Import of energy products is on the increase with the rise of mercury to cope with the mounting demands in power plants, industries and irrigation.
The government's import payment would also escalate, thanks to increased import of energy products, market insiders said.
The state-run Petrobangla has already purchased two LNG cargoes for March delivery after five months into its previous imports from spot market, said a senior Petrobangla official.
It purchased only one cargo of LNG (liquefied natural gas) in September, he added.
It has also decided to increase import from spot market by 50 per cent in April as it would buy three cargoes instead of two per month as planned.
Petrobangla's purchase of LNG from spot market is in addition to regular imports of five to six cargoes from term suppliers every month.
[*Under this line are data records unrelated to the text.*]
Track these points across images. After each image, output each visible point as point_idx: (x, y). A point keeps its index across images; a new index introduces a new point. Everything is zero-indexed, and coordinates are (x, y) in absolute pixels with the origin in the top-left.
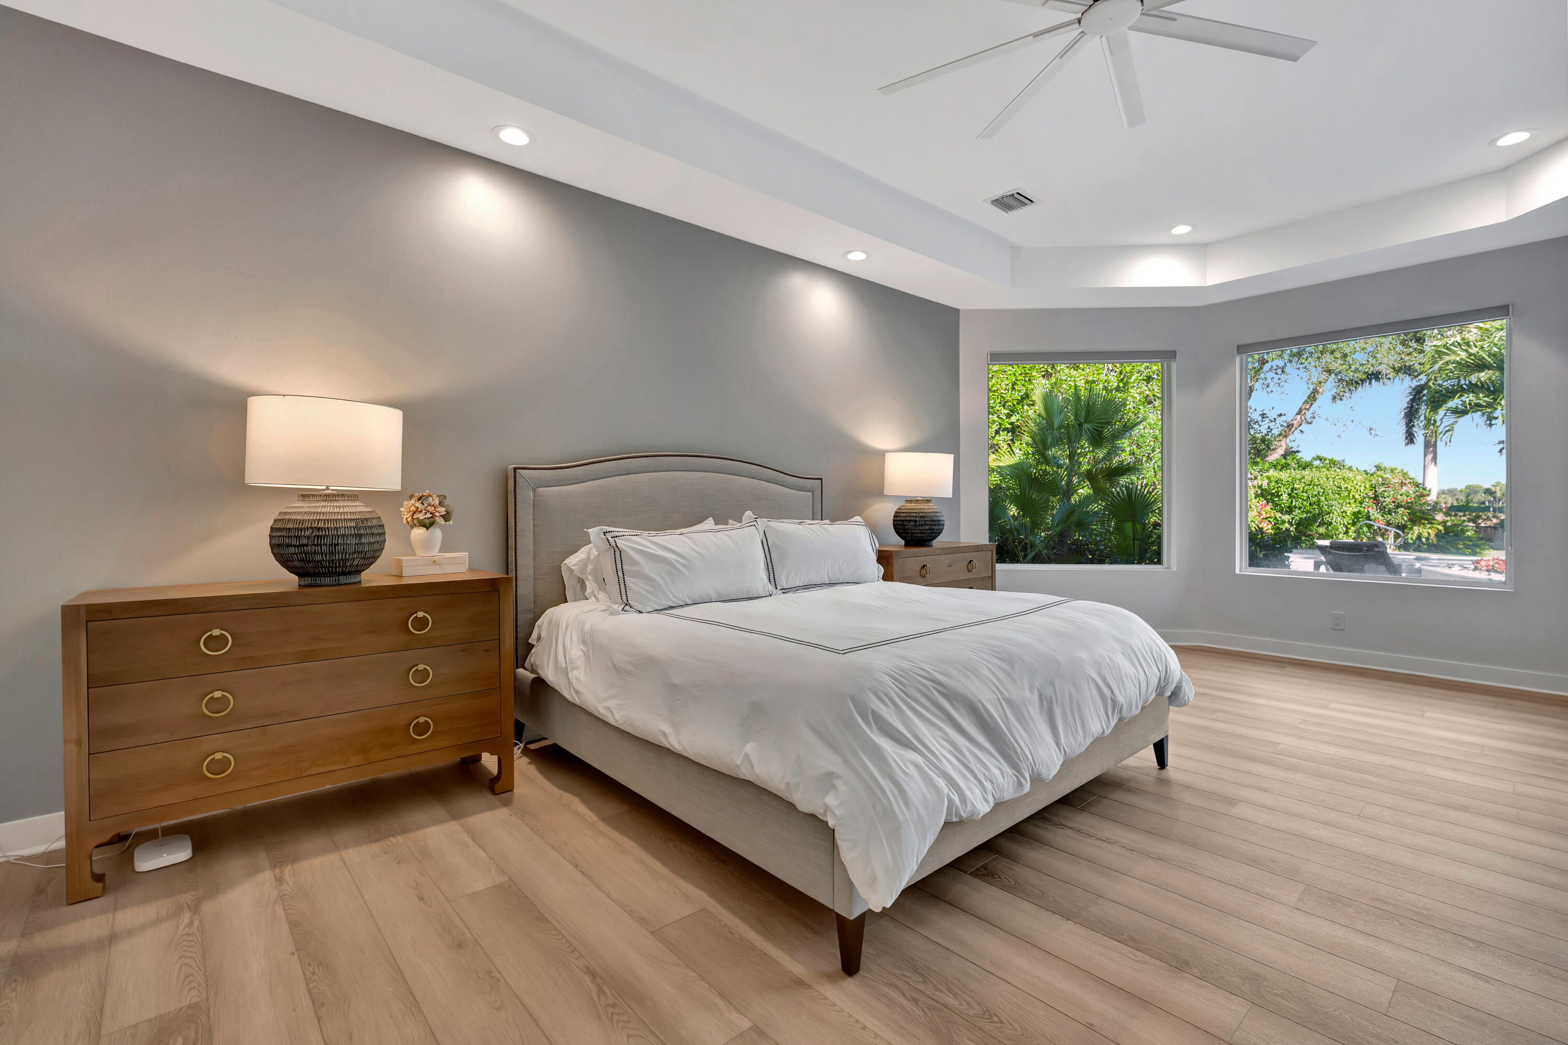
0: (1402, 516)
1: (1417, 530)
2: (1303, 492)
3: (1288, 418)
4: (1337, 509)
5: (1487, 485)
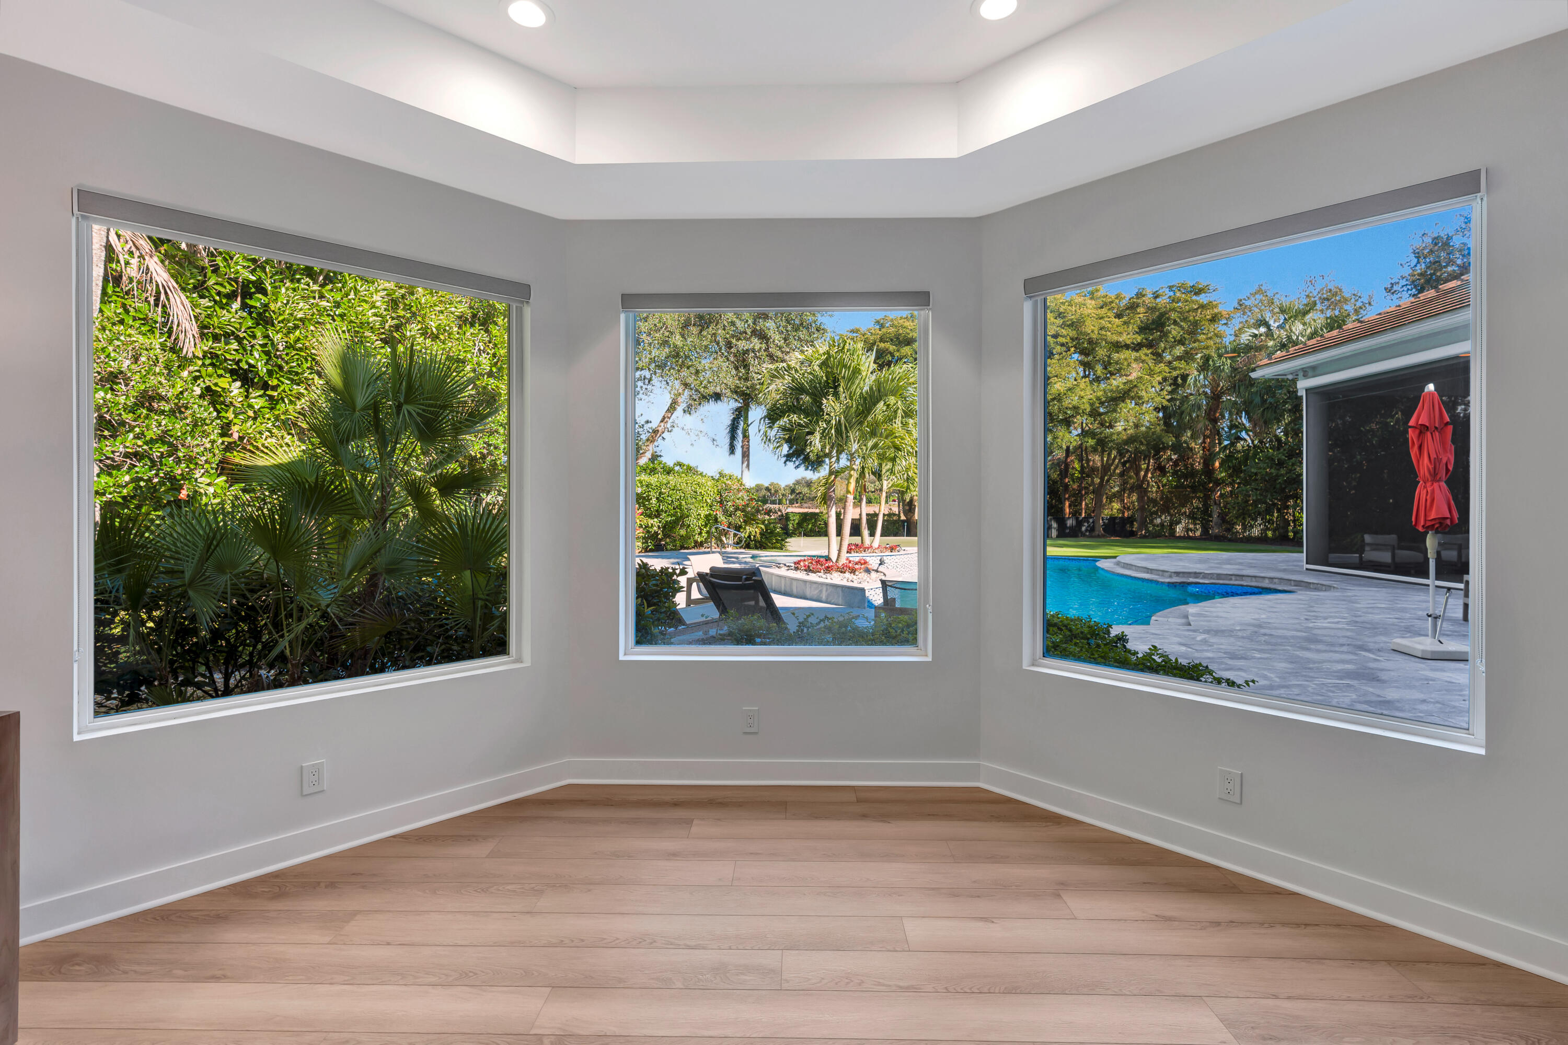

Each cargo carries around 138,000 cubic metres of LNG.
Furnace oil import by the private sector is also set to rise by around 16 per cent in March than in February to generate electricity to manage the mounting demand.
The private sector expects to import 350,000 tonnes in March, although Bangladesh secures two spot LNG cargoes for March, according to Bangladesh Independent Power Producers' Association president Imran Karim.
March is usually the first month after winter when temperature starts rising.
Demand for power typically increases after the cool temperature with increased use of cooling electric apparatus like air conditioner and air cooler.
Diesel import by the state-run Bangladesh Petroleum Corporation (BPC) is also on the rise to meet the oil's mounting demand for irrigation.
The private sector imported 300,000 tonnes in February, which was higher than expected for higher consumption at furnace oil-fired power plants with no LNG cargo from spot market in February.
A major portion of imported LNG and furnace oil in Bangladesh is consumed by power plants.
Bangladesh imported about 3.2-million tonnes of furnace oil with 3.50-per cent sulfur in fiscal year 2019-2020.
Of them, 2.90-million tonnes were imported by the private sector to run their power plants and the remaining 300,000 tonnes by the BPC.
Furnace oil import in fiscal year 2020 was almost similar to that in the previous fiscal year.
Bangladesh has some 5,700 megawatt (MW) of furnace oil-fired plants-4,500MW by the private sector and the remaining 1,200 MW is state-owned.